He’s a funny chap, E from Eels. He spends ages making ‘Blinking Lights and Other Revelations’, an intricate double album full of beauty, then he puts out an album which sounds like it was written and recorded over the course of a weekend before following it up with another two albums inside a year.
When this album was announced, I had low expectations. It was promoted as a sequel to ‘Souljacker’, my least favourite Eels album by a long way, so I imagined this would be a fairly heavy, indeed oppressive album of angry indie. In actual fact, it’s a true gem – light, delicate, and a real pleasure to hear. I said a minute ago that it sounded like an album made very fast – somehow, this adds to its qualities rather than distracting from it.
‘Prizefighter’ begins the album with an infectiously catchy foot-stomping two-chord romp. ‘That Look You Gave That Guy’ continues with a fragile composition overlaid with the most minimal overdubs possible. The next few tracks swing between these two points without putting a foot wrong along the way. Only right in the middle of the album does the content become a little more dense – ‘The Longing’ is one of those incredibly bleak solo performances that E does so well, and ‘Fresh Blood’ is a lurking beast of a song, and the most obvious link to ‘Souljacker’. It works better in isolation than it would have done stretched across the album as a whole.
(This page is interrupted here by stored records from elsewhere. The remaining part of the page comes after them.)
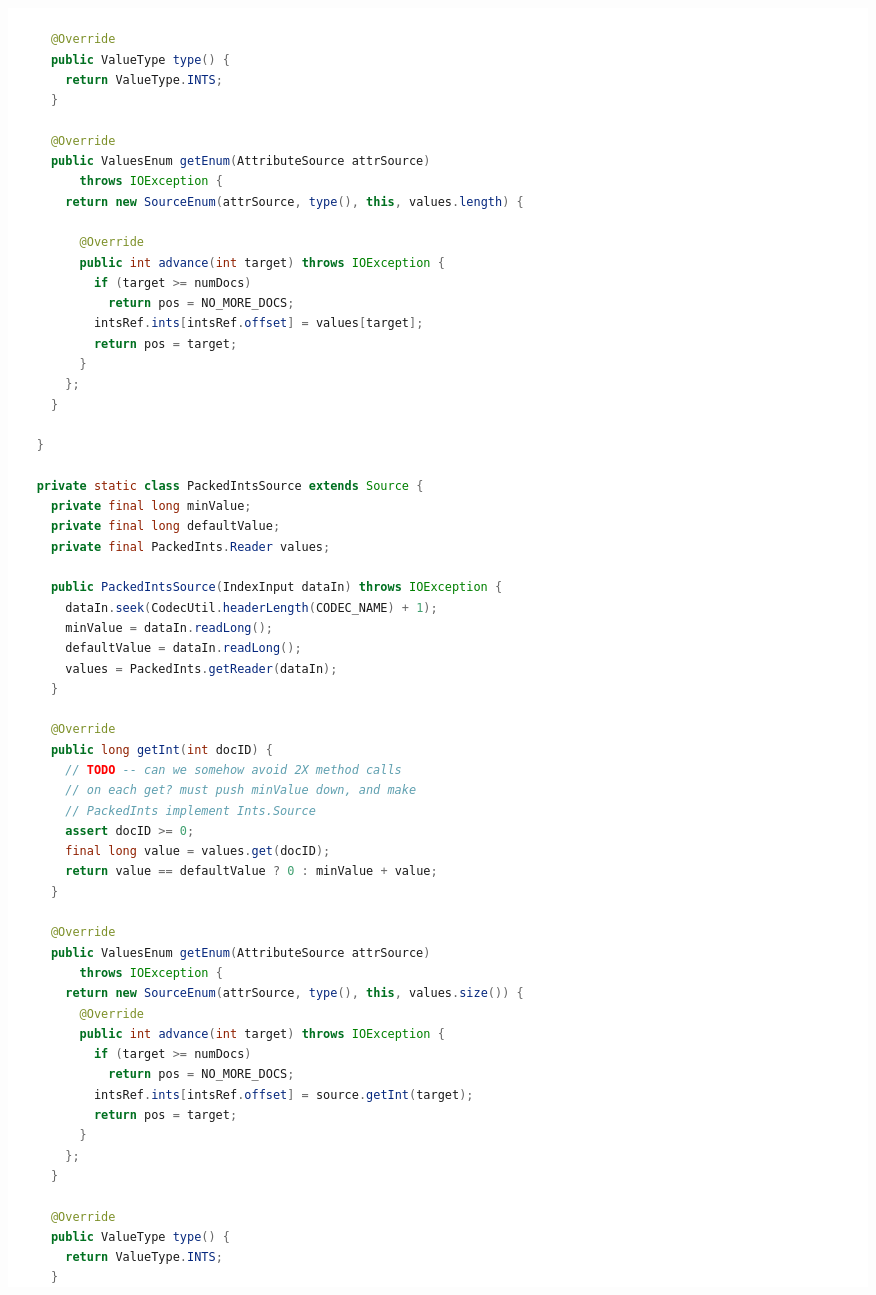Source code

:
 ```java

      @Override
      public ValueType type() {
        return ValueType.INTS;
      }

      @Override
      public ValuesEnum getEnum(AttributeSource attrSource)
          throws IOException {
        return new SourceEnum(attrSource, type(), this, values.length) {
          
          @Override
          public int advance(int target) throws IOException {
            if (target >= numDocs)
              return pos = NO_MORE_DOCS;
            intsRef.ints[intsRef.offset] = values[target];
            return pos = target;
          }
        };
      }
      
    }

    private static class PackedIntsSource extends Source {
      private final long minValue;
      private final long defaultValue;
      private final PackedInts.Reader values;

      public PackedIntsSource(IndexInput dataIn) throws IOException {
        dataIn.seek(CodecUtil.headerLength(CODEC_NAME) + 1);
        minValue = dataIn.readLong();
        defaultValue = dataIn.readLong();
        values = PackedInts.getReader(dataIn);
      }

      @Override
      public long getInt(int docID) {
        // TODO -- can we somehow avoid 2X method calls
        // on each get? must push minValue down, and make
        // PackedInts implement Ints.Source
        assert docID >= 0;
        final long value = values.get(docID);
        return value == defaultValue ? 0 : minValue + value;
      }

      @Override
      public ValuesEnum getEnum(AttributeSource attrSource)
          throws IOException {
        return new SourceEnum(attrSource, type(), this, values.size()) {
          @Override
          public int advance(int target) throws IOException {
            if (target >= numDocs)
              return pos = NO_MORE_DOCS;
            intsRef.ints[intsRef.offset] = source.getInt(target);
            return pos = target;
          }
        };
      }

      @Override
      public ValueType type() {
        return ValueType.INTS;
      }
```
The second half of the album contains a run of songs that would have sat happily on ‘Blinking Lights’ – whether they were left-overs or written for the task, I don’t know, and I couldn’t care less. Either way, they deserve to be heard. Genuinely, the only downside to this album is how quickly it was followed up: ‘End Times’ and ‘Tomorrow Morning’ both came so fast, it would be easy to overlook this album entirely. Easy, but a foolish mistake.